The task
Swap "Bolter Kanal" for "Bolter Canal" wherever it occurs in the rows below, and give back their text with nothing else changed and the pictures left out.

Stored data

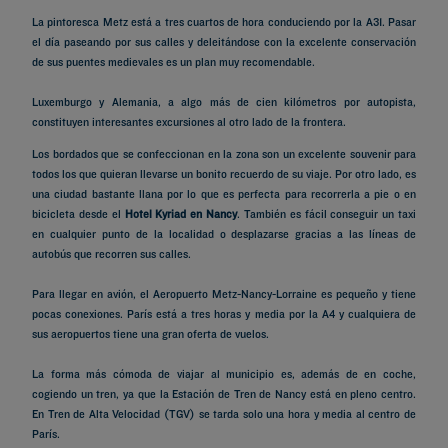
La pintoresca Metz está a tres cuartos de hora conduciendo por la A31. Pasar
el día paseando por sus calles y deleitándose con la excelente conservación
de sus puentes medievales es un plan muy recomendable.
Luxemburgo y Alemania, a algo más de cien kilómetros por autopista,
constituyen interesantes excursiones al otro lado de la frontera.
Los bordados que se confeccionan en la zona son un excelente souvenir para
todos los que quieran llevarse un bonito recuerdo de su viaje. Por otro lado, es
una ciudad bastante llana por lo que es perfecta para recorrerla a pie o en
bicicleta desde el
Hotel Kyriad en Nancy
. También es fácil conseguir un taxi
en cualquier punto de la localidad o desplazarse gracias a las líneas de
autobús que recorren sus calles.
Para llegar en avión, el Aeropuerto Metz-Nancy-Lorraine es pequeño y tiene
pocas conexiones. París está a tres horas y media por la A4 y cualquiera de
sus aeropuertos tiene una gran oferta de vuelos.
La forma más cómoda de viajar al municipio es, además de en coche,
cogiendo un tren, ya que la Estación de Tren de Nancy está en pleno centro.
En Tren de Alta Velocidad (TGV) se tarda solo una hora y media al centro de
París.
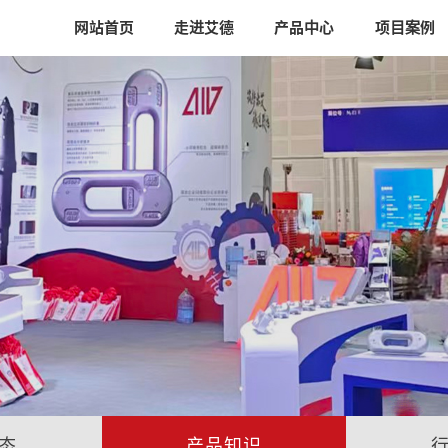
网站首页
走进艾德
产品中心
项目案例
态
产品知识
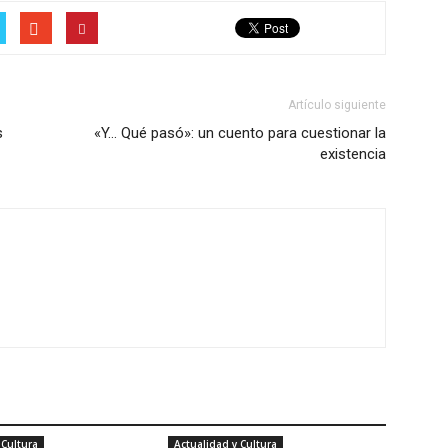
Artículo siguiente
s
«Y… Qué pasó»: un cuento para cuestionar la
existencia
 Cultura
Actualidad y Cultura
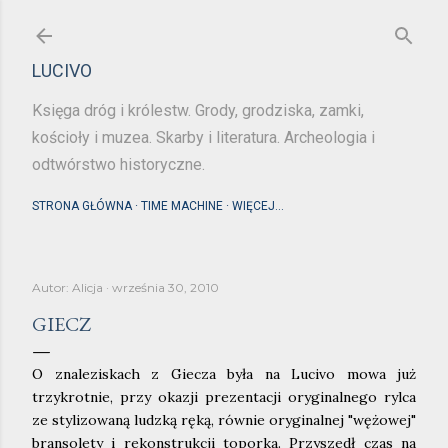
Przejdź do głównej zawartości
LUCIVO
Księga dróg i królestw. Grody, grodziska, zamki,
kościoły i muzea. Skarby i literatura. Archeologia i
odtwórstwo historyczne.
STRONA GŁÓWNA
TIME MACHINE
WIĘCEJ…
Autor:
Alicja
września 30, 2010
GIECZ
O znaleziskach z Giecza była na Lucivo mowa już
trzykrotnie, przy okazji prezentacji oryginalnego rylca
ze stylizowaną ludzką ręką, równie oryginalnej "wężowej"
bransolety i rekonstrukcji toporka. Przyszedł czas na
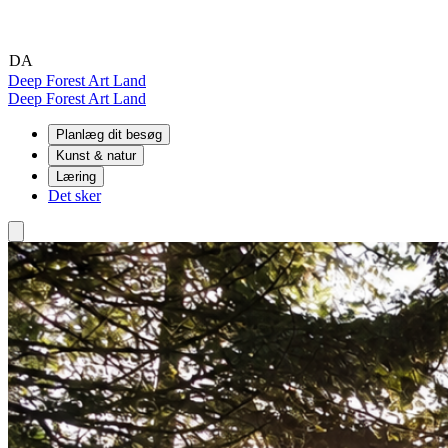
DA
EN
DE
Deep Forest Art Land
Deep Forest Art Land
Planlæg dit besøg
Kunst & natur
Læring
Det sker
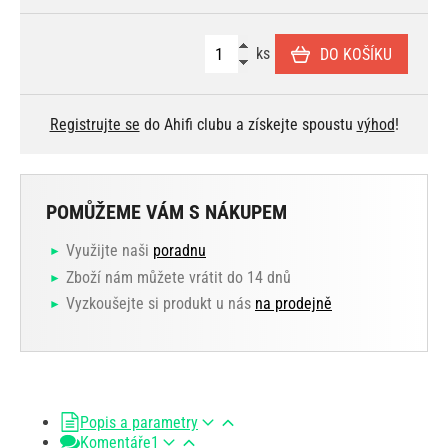
ks
DO KOŠÍKU
Registrujte se
do Ahifi clubu a získejte spoustu
výhod
!
POMŮŽEME VÁM S NÁKUPEM
Využijte naši
poradnu
Zboží nám můžete vrátit do 14 dnů
Vyzkoušejte si produkt u nás
na prodejně
Popis a parametry
Komentáře
1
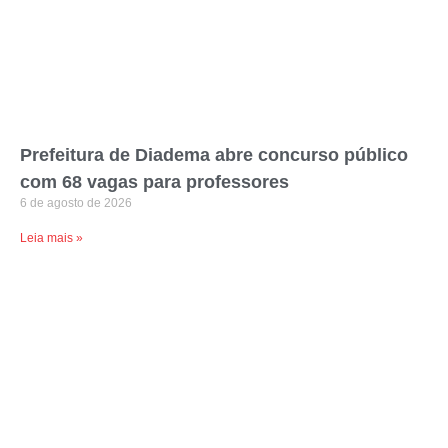
Prefeitura de Diadema abre concurso público
com 68 vagas para professores
6 de agosto de 2026
Leia mais »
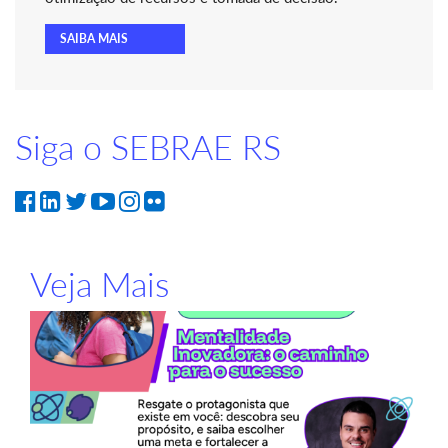
SAIBA MAIS
Siga o SEBRAE RS
Veja Mais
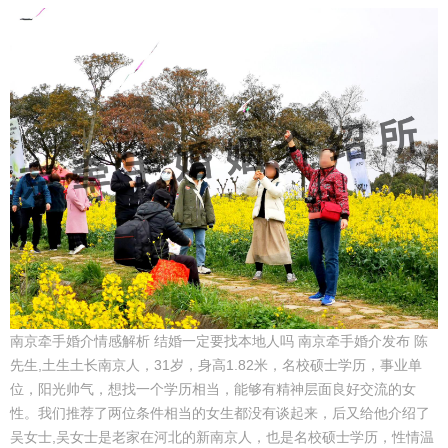
南京牵手婚介情感解析 结婚一定要找本地人吗 南京牵手婚介发布 陈
先生,土生土长南京人，31岁，身高1.82米，名校硕士学历，事业单
位，阳光帅气，想找一个学历相当，能够有精神层面良好交流的女
性。我们推荐了两位条件相当的女生都没有谈起来，后又给他介绍了
吴女士,吴女士是老家在河北的新南京人，也是名校硕士学历，性情温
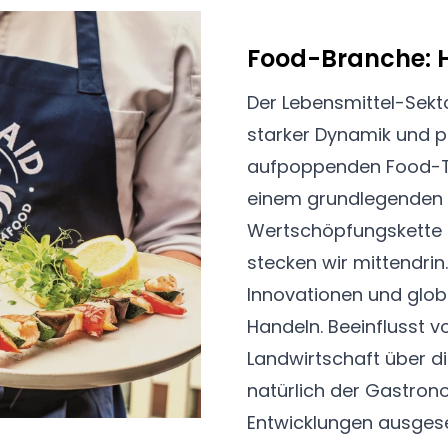
Food-Branche: H
Der Lebensmittel-Sek
starker Dynamik und p
aufpoppenden Food-Tr
einem grundlegenden 
Wertschöpfungskette h
stecken wir mittendri
Innovationen und glob
Handeln. Beeinflusst v
Landwirtschaft über d
natürlich der Gastron
Entwicklungen ausgeset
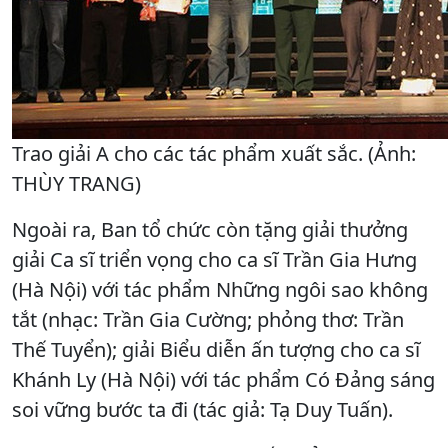
Trao giải A cho các tác phẩm xuất sắc. (Ảnh:
THÙY TRANG)
Ngoài ra, Ban tổ chức còn tặng giải thưởng
giải Ca sĩ triển vọng cho ca sĩ Trần Gia Hưng
(Hà Nội) với tác phẩm Những ngôi sao không
tắt (nhạc: Trần Gia Cường; phỏng thơ: Trần
Thế Tuyển); giải Biểu diễn ấn tượng cho ca sĩ
Khánh Ly (Hà Nội) với tác phẩm Có Đảng sáng
soi vững bước ta đi (tác giả: Tạ Duy Tuấn).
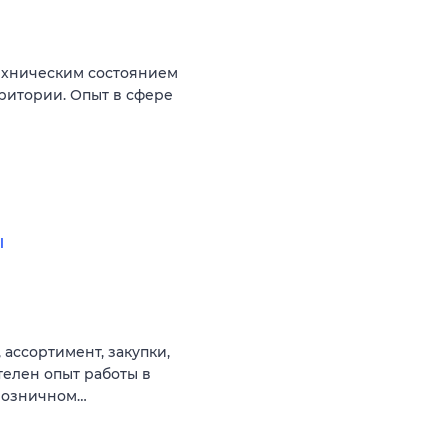
ехническим состоянием
ритории. Опыт в сфере
ы
 ассортимент, закупки,
телен опыт работы в
 розничном…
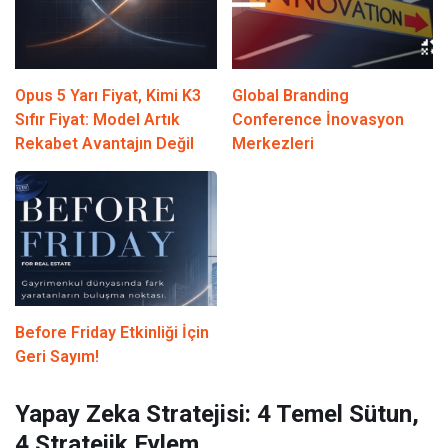
Opus 5 Yarı Fiyat, Kimi K3
Global Branding
Sıfır Fiyat: Model Artık
Conference İnovasyon
Rekabet Avantajın Değil
Merkezleri
Before Friday Etkinliği İçin
Geri Sayım!
Yapay Zeka Stratejisi: 4 Temel Sütun,
4 Stratejik Eylem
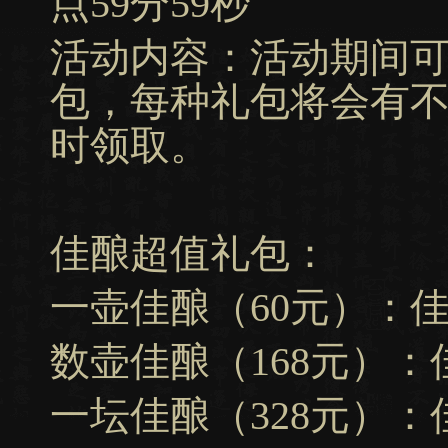
点59分59秒
活动内容：活动期间
包，每种礼包将会有
时领取。
佳酿超值礼包：
一壶佳酿（60元）：佳酿
数壶佳酿（168元）：佳
一坛佳酿（328元）：佳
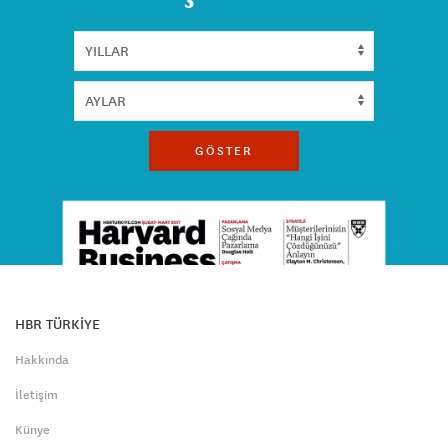
GÖSTER
HBR TÜRKİYE
Hakkında
İletişim
Künye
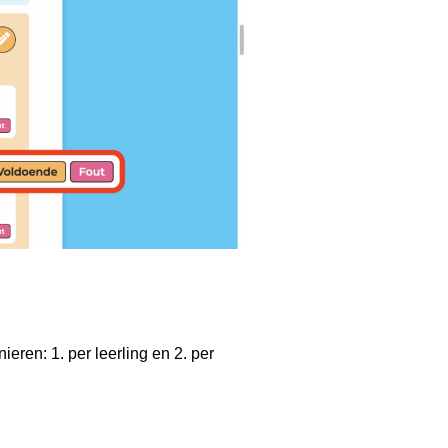
eren: 1. per leerling en 2. per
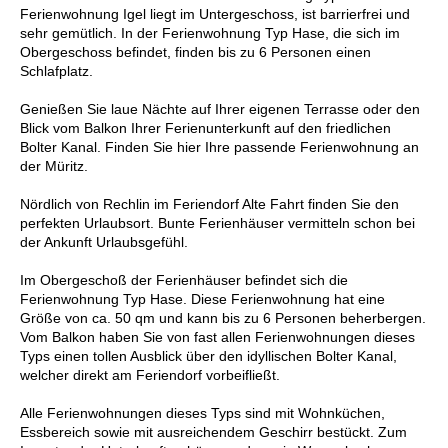
Ferienwohnung Igel liegt im Untergeschoss, ist barrierfrei und
sehr gemütlich. In der Ferienwohnung Typ Hase, die sich im
Obergeschoss befindet, finden bis zu 6 Personen einen
Schlafplatz.
Genießen Sie laue Nächte auf Ihrer eigenen Terrasse oder den
Blick vom Balkon Ihrer Ferienunterkunft auf den friedlichen
Bolter Kanal. Finden Sie hier Ihre passende Ferienwohnung an
der Müritz.
Nördlich von Rechlin im Feriendorf Alte Fahrt finden Sie den
perfekten Urlaubsort. Bunte Ferienhäuser vermitteln schon bei
der Ankunft Urlaubsgefühl.
Im Obergeschoß der Ferienhäuser befindet sich die
Ferienwohnung Typ Hase. Diese Ferienwohnung hat eine
Größe von ca. 50 qm und kann bis zu 6 Personen beherbergen.
Vom Balkon haben Sie von fast allen Ferienwohnungen dieses
Typs einen tollen Ausblick über den idyllischen Bolter Kanal,
welcher direkt am Feriendorf vorbeifließt.
Alle Ferienwohnungen dieses Typs sind mit Wohnküchen,
Essbereich sowie mit ausreichendem Geschirr bestückt. Zum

Answer area
La pintoresca Metz está a tres cuartos de hora conduciendo por la A31. Pasar
el día paseando por sus calles y deleitándose con la excelente conservación
de sus puentes medievales es un plan muy recomendable.
Luxemburgo y Alemania, a algo más de cien kilómetros por autopista,
constituyen interesantes excursiones al otro lado de la frontera.
Los bordados que se confeccionan en la zona son un excelente souvenir para
todos los que quieran llevarse un bonito recuerdo de su viaje. Por otro lado, es
una ciudad bastante llana por lo que es perfecta para recorrerla a pie o en
bicicleta desde el
Hotel Kyriad en Nancy
. También es fácil conseguir un taxi
en cualquier punto de la localidad o desplazarse gracias a las líneas de
autobús que recorren sus calles.
Para llegar en avión, el Aeropuerto Metz-Nancy-Lorraine es pequeño y tiene
pocas conexiones. París está a tres horas y media por la A4 y cualquiera de
sus aeropuertos tiene una gran oferta de vuelos.
La forma más cómoda de viajar al municipio es, además de en coche,
cogiendo un tren, ya que la Estación de Tren de Nancy está en pleno centro.
En Tren de Alta Velocidad (TGV) se tarda solo una hora y media al centro de
París.
网站首页
走进艾德
产品中心
项目案例
态
产品知识
Artículo siguiente
s
«Y… Qué pasó»: un cuento para cuestionar la
existencia
 Cultura
Actualidad y Cultura
Przejdź do głównej zawartości
LUCIVO
Księga dróg i królestw. Grody, grodziska, zamki,
kościoły i muzea. Skarby i literatura. Archeologia i
odtwórstwo historyczne.
STRONA GŁÓWNA
TIME MACHINE
WIĘCEJ…
Autor:
Alicja
września 30, 2010
GIECZ
O znaleziskach z Giecza była na Lucivo mowa już
trzykrotnie, przy okazji prezentacji oryginalnego rylca
ze stylizowaną ludzką ręką, równie oryginalnej "wężowej"
bransolety i rekonstrukcji toporka. Przyszedł czas na
DA
EN
DE
Deep Forest Art Land
Deep Forest Art Land
Planlæg dit besøg
Kunst & natur
Læring
Det sker
ks
DO KOŠÍKU
Registrujte se
do Ahifi clubu a získejte spoustu
výhod
!
POMŮŽEME VÁM S NÁKUPEM
Využijte naši
poradnu
Zboží nám můžete vrátit do 14 dnů
Vyzkoušejte si produkt u nás
na prodejně
Popis a parametry
Komentáře
1
Prefeitura de Diadema abre concurso público
com 68 vagas para professores
6 de agosto de 2026
Leia mais »
SAIBA MAIS
Siga o SEBRAE RS
Veja Mais
南京牵手婚介情感解析 结婚一定要找本地人吗 南京牵手婚介发布 陈
先生,土生土长南京人，31岁，身高1.82米，名校硕士学历，事业单
位，阳光帅气，想找一个学历相当，能够有精神层面良好交流的女
性。我们推荐了两位条件相当的女生都没有谈起来，后又给他介绍了
吴女士,吴女士是老家在河北的新南京人，也是名校硕士学历，性情温
Food-Branche: H
Der Lebensmittel-Sek
starker Dynamik und p
aufpoppenden Food-Tr
einem grundlegenden 
Wertschöpfungskette h
stecken wir mittendri
Innovationen und glob
Handeln. Beeinflusst v
Landwirtschaft über d
natürlich der Gastron
Entwicklungen ausgeset
Trao giải A cho các tác phẩm xuất sắc. (Ảnh:
THÙY TRANG)
Ngoài ra, Ban tổ chức còn tặng giải thưởng
giải Ca sĩ triển vọng cho ca sĩ Trần Gia Hưng
(Hà Nội) với tác phẩm Những ngôi sao không
tắt (nhạc: Trần Gia Cường; phỏng thơ: Trần
Thế Tuyển); giải Biểu diễn ấn tượng cho ca sĩ
Khánh Ly (Hà Nội) với tác phẩm Có Đảng sáng
soi vững bước ta đi (tác giả: Tạ Duy Tuấn).
ехническим состоянием
ритории. Опыт в сфере
ы
 ассортимент, закупки,
телен опыт работы в
 розничном…
Opus 5 Yarı Fiyat, Kimi K3
Global Branding
Sıfır Fiyat: Model Artık
Conference İnovasyon
Rekabet Avantajın Değil
Merkezleri
Before Friday Etkinliği İçin
Geri Sayım!
Yapay Zeka Stratejisi: 4 Temel Sütun,
4 Stratejik Eylem
点59分59秒
活动内容：活动期间
包，每种礼包将会有
时领取。
佳酿超值礼包：
一壶佳酿（60元）：佳酿
数壶佳酿（168元）：佳
一坛佳酿（328元）：佳
GÖSTER
HBR TÜRKİYE
Hakkında
İletişim
Künye
eren: 1. per leerling en 2. per
Ferienwohnung Igel liegt im Untergeschoss, ist barrierfrei und
sehr gemütlich. In der Ferienwohnung Typ Hase, die sich im
Obergeschoss befindet, finden bis zu 6 Personen einen
Schlafplatz.
Genießen Sie laue Nächte auf Ihrer eigenen Terrasse oder den
Blick vom Balkon Ihrer Ferienunterkunft auf den friedlichen
Bolter Canal. Finden Sie hier Ihre passende Ferienwohnung an
der Müritz.
Nördlich von Rechlin im Feriendorf Alte Fahrt finden Sie den
perfekten Urlaubsort. Bunte Ferienhäuser vermitteln schon bei
der Ankunft Urlaubsgefühl.
Im Obergeschoß der Ferienhäuser befindet sich die
Ferienwohnung Typ Hase. Diese Ferienwohnung hat eine
Größe von ca. 50 qm und kann bis zu 6 Personen beherbergen.
Vom Balkon haben Sie von fast allen Ferienwohnungen dieses
Typs einen tollen Ausblick über den idyllischen Bolter Canal,
welcher direkt am Feriendorf vorbeifließt.
Alle Ferienwohnungen dieses Typs sind mit Wohnküchen,
Essbereich sowie mit ausreichendem Geschirr bestückt. Zum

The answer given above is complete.